Big Chief Harrison and the Mardi Gras Indians
Big Chief of the Guardian of the Flames, philosopher, family man, and advocate for education, Donald Harrison took center stage in life. He demanded a well-deserved respect from his peers. An African American pushing through the Depression and the Civil Rights movement, he educated himself by reading scores of books while developing an acute understanding of philosophy and a love for jazz music. Out of a desire to give back to his community, Harrison and his wife, Herreast, founded the Guardians Institute, a cultural arts center for New Orleans youths.
Born in 1937, Donald Harrison quickly immersed himself into the culture of the Mardi Gras Indians despite his father's disapproval. He served a brief stint in the U.S. Army and returned to New Orleans to start a family, work a series of odd jobs, and pursue his education. Harrison continued to mask as an Indian and endorse literacy programs until his death in 1998.

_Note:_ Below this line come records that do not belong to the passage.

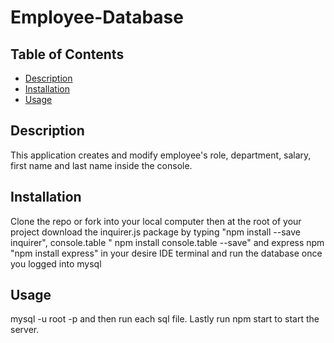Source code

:  # Employee-Database
  
  ## Table of Contents
  * [Description](#description)
  * [Installation](#installation)
  * [Usage](#usage)
  
  ## Description
  This application creates and modify employee's role, department, salary, first name and last name inside the console.
  ## Installation
  Clone the repo or fork into your local computer then at the root of your project download the inquirer.js package by typing "npm install --save inquirer", console.table " npm install console.table --save" and 
  express npm "npm install express" in your desire IDE terminal and run the database once you logged into mysql

  ## Usage
  mysql -u root -p and then run each sql file. Lastly run npm start to start the server.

This revealing biography presents a peek into the life of a remarkable man and chronicles his journey to become the Big Chief of an internationally recognized Mardi Gras Indian tribe and a staunch supporter of education. Based on more than seventy interviews with friends, family, and such notable musicians as Clyde Kerr, Jr., this biography exposes the man and complex mind beneath the colorful plumes. This illuminating book, which also provides insight into the secretive world of the Mardi Gras Indians, will captivate jazz aficionados, New Orleanians, and those who simply love the city.